*** Opening TASK INPUT ***
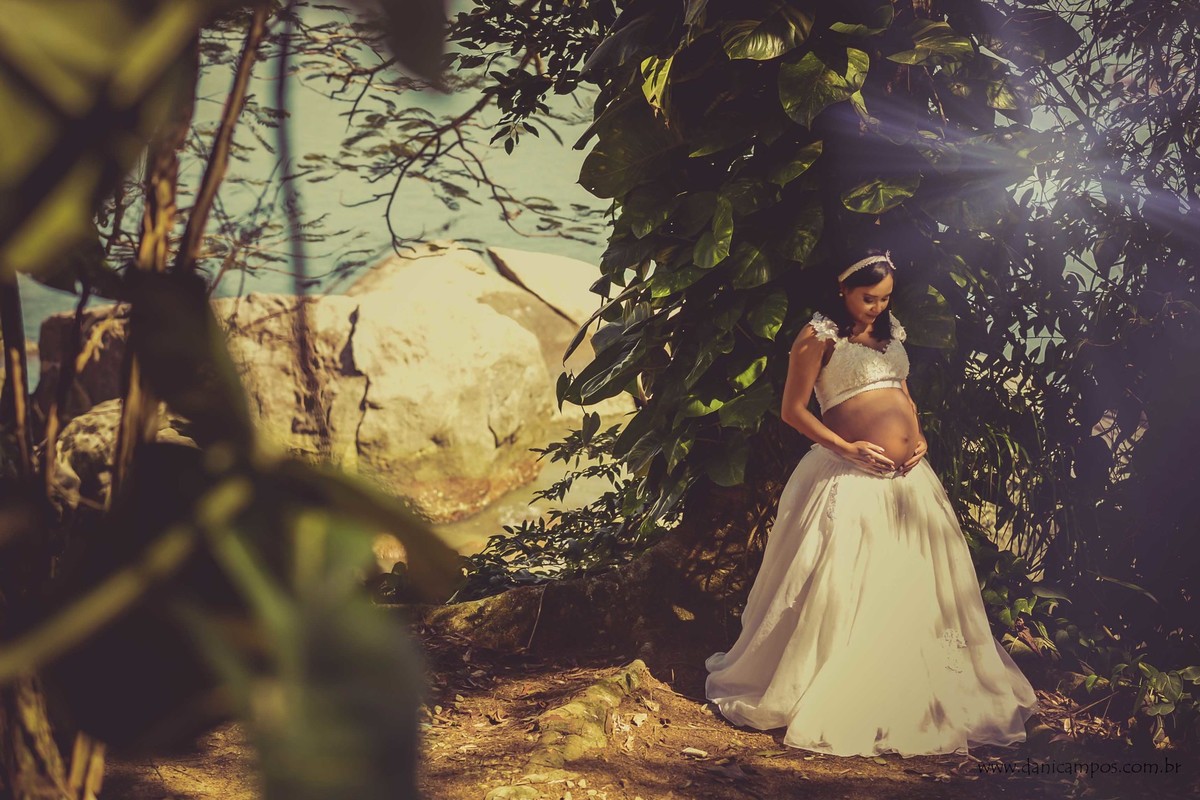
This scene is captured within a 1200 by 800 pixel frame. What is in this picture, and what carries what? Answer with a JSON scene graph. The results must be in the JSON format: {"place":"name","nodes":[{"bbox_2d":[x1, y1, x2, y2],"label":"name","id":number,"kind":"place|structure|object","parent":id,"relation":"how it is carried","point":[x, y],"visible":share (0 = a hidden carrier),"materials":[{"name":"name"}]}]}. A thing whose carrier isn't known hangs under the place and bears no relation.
{"place":"outdoors","nodes":[
{"label":"outdoors","id":0,"kind":"place"},
{"bbox_2d":[6,6,613,393],"label":"water","id":1,"kind":"structure","parent":0,"point":[510,232],"materials":[{"name":"liquid"}]},
{"bbox_2d":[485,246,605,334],"label":"rock","id":2,"kind":"object","parent":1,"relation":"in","point":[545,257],"visible":0.5,"materials":[{"name":"stone"}]},
{"bbox_2d":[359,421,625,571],"label":"water","id":3,"kind":"structure","parent":0,"point":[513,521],"materials":[{"name":"liquid"}]},
{"bbox_2d":[41,239,617,517],"label":"large rock","id":4,"kind":"object","parent":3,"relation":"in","point":[376,402],"visible":0.65,"materials":[{"name":"stone"}]},
{"bbox_2d":[97,616,1195,799],"label":"dirt ground","id":5,"kind":"structure","parent":0,"point":[675,768],"materials":[{"name":"brown soil"}]},
{"bbox_2d":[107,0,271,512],"label":"slender tree trunk","id":6,"kind":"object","parent":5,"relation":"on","point":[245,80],"visible":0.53,"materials":[{"name":"brown wood"}]},
{"bbox_2d":[0,0,457,799],"label":"leafy plant","id":7,"kind":"object","parent":5,"relation":"on","point":[233,374],"visible":1,"materials":[{"name":"green plant"}]},
{"bbox_2d":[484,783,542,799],"label":"rock","id":8,"kind":"object","parent":5,"relation":"on","point":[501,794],"visible":0.97,"materials":[{"name":"stone"}]},
{"bbox_2d":[522,658,654,783],"label":"tree root","id":9,"kind":"object","parent":5,"relation":"on","point":[595,698],"visible":0.78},
{"bbox_2d":[680,746,708,758],"label":"stone","id":10,"kind":"object","parent":5,"relation":"on","point":[689,749],"visible":0.96,"materials":[{"name":"white stone"}]},
{"bbox_2d":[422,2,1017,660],"label":"tree","id":11,"kind":"object","parent":5,"relation":"on","point":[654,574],"visible":0.67,"materials":[{"name":"plant"}]},
{"bbox_2d":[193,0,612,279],"label":"tree branch","id":12,"kind":"object","parent":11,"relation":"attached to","point":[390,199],"visible":0.55,"materials":[{"name":"brown wood"}]},
{"bbox_2d":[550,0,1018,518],"label":"climbing vine","id":13,"kind":"object","parent":11,"relation":"attached to","point":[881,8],"visible":0.76,"materials":[{"name":"green plant"}]},
{"bbox_2d":[707,247,1040,757],"label":"woman","id":14,"kind":"object","parent":5,"relation":"on","point":[839,439],"visible":0.92},
{"bbox_2d":[935,0,1199,709],"label":"tree","id":15,"kind":"object","parent":5,"relation":"on","point":[1198,278],"visible":0.83,"materials":[{"name":"plant"}]},
{"bbox_2d":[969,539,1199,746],"label":"shrub","id":16,"kind":"object","parent":5,"relation":"on","point":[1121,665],"visible":0.6,"materials":[{"name":"green plant"}]},
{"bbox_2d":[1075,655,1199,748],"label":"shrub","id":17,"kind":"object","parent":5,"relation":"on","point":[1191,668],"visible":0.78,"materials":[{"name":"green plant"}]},
{"label":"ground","id":18,"kind":"structure","parent":0},
{"bbox_2d":[34,305,132,423],"label":"rock","id":19,"kind":"object","parent":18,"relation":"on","point":[52,339],"visible":0.38,"materials":[{"name":"stone"}]},
{"bbox_2d":[48,397,194,510],"label":"rock","id":20,"kind":"object","parent":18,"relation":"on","point":[102,427],"visible":0.31,"materials":[{"name":"grey stone"}]},
{"bbox_2d":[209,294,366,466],"label":"boulder","id":21,"kind":"object","parent":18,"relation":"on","point":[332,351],"visible":0.5,"materials":[{"name":"stone"}]},
{"bbox_2d":[450,414,667,599],"label":"shrub","id":22,"kind":"object","parent":18,"relation":"on","point":[583,528],"visible":0.47,"materials":[{"name":"green plant"}]},
{"bbox_2d":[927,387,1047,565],"label":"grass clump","id":23,"kind":"object","parent":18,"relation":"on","point":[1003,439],"visible":0.43,"materials":[{"name":"green plant"}]}
]}

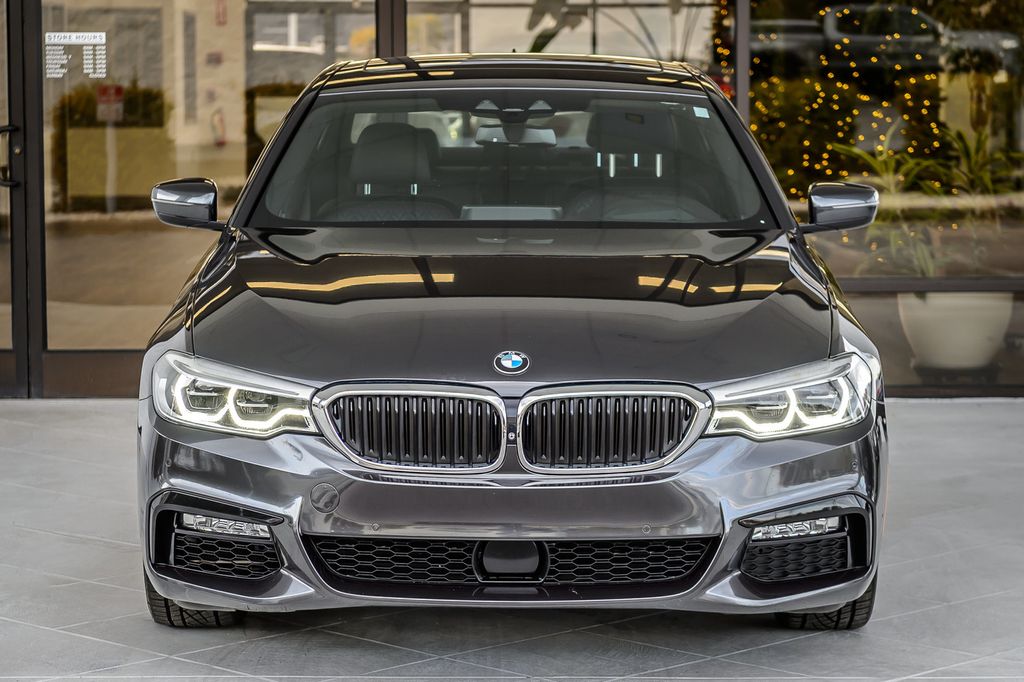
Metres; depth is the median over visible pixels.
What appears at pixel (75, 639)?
tiled pavement
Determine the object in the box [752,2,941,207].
string lights
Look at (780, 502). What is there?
car
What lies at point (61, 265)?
glass door
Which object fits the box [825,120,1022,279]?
potted plant
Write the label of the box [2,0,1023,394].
glass wall
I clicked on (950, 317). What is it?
plant pot
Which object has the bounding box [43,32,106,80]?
door sign
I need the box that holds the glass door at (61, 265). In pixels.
[47,0,368,379]
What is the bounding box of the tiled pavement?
[0,396,1023,681]
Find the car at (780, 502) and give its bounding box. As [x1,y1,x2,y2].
[133,51,888,629]
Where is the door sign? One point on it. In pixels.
(95, 42)
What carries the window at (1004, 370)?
in the glass wall
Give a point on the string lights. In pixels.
(874, 60)
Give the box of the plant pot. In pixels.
[897,290,1011,372]
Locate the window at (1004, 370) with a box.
[749,0,1023,395]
*** Closing TASK INPUT ***
Everything from the line containing "Give the box of the plant pot. In pixels." through the final line of the listing, inclusive, must be reproduced exactly; leave out the rest.

Give the box of the plant pot. In pixels.
[897,290,1011,372]
Locate the window at (1004, 370) with a box.
[749,0,1023,395]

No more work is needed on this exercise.